Open p0sty opened 9 years ago
yayyy, now 10k long DM's are now in production, this is able to be done!
This is a really, really cool idea! Although, however, they've raised the character count for direct messages, the API still only seems to support 140 characters (here). When they, or if they decide to increase this character limit to 10,000 also, then this would be a seriously amazing addition to Keybase.
According to this post the API endpoint has been updated to reflect the increase to 10k characters
So is it in the API yet? :P
A prominent Australian journalist who uses keybase thinks I should give this a nudge regarding this request, so I am doing so - hoping for a response from a maintainer.
I'm hoping nearly 12 months is enough between bumps :)

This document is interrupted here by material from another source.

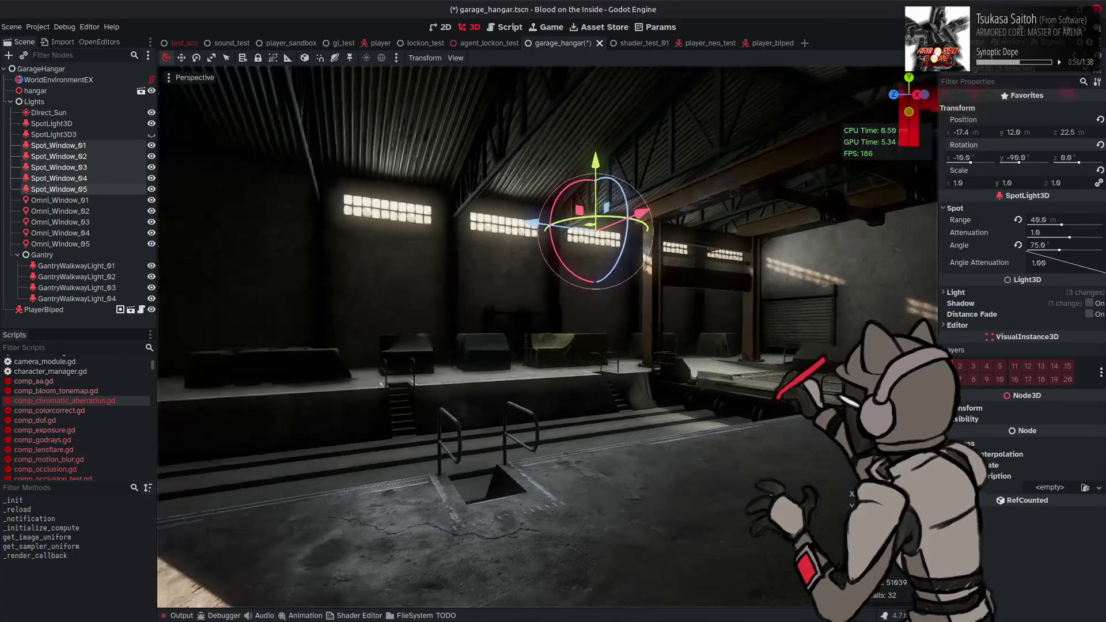
left_click_drag(1056, 262, 1080, 262)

I think we'll have a good story for this soon, although it'll be a bit different from what you're proposing here. A question about this solution: how would the website link to a twitter DM with it all filled in? I've found that we could redirect the sender to a link like this:
https://twitter.com/messages/compose?recipient_id=12345
which pops up a compose box, but I don't see any way of passing in an actual message body, without going through a full OAuth type API connection.
Recently twitter announced that they're going to be increasing the character limit for direct messages to 10,000 characters. This actually makes it a little more viable platform for direct encrypted messaging that a lot of people use, and keybase already allow you to 'verify' your twitter identity.
What I'm suggesting is that if you're using the keybase website, on the 'encrypt page' there be a button next to 'Encrypt' that says 'Encrypt & Twitter DM' or something catchier. you already know the recipient from the recipient field and it would send the encrypted text via one click instead of that extra bit of copying and pasting.
As for the receiving of encrypted twitter messages, that too would be great but you'd need some sort of dedicated 'received encrypted messages' page. I really like keybase, but I think just adding these things that would allow for a bit less of a roadblock from a UI perspective of copying and pasting could really help Keybase take off.
A sort of expanded version of the abandoned project CrypTweet but with less reinventing the wheel that was necessary at the time :).
I know a lot of things here focus on the API, but the website really is quite slick but could be slicker and it'd be great from a 'for the masses' perspective to make it as easy to use as possible.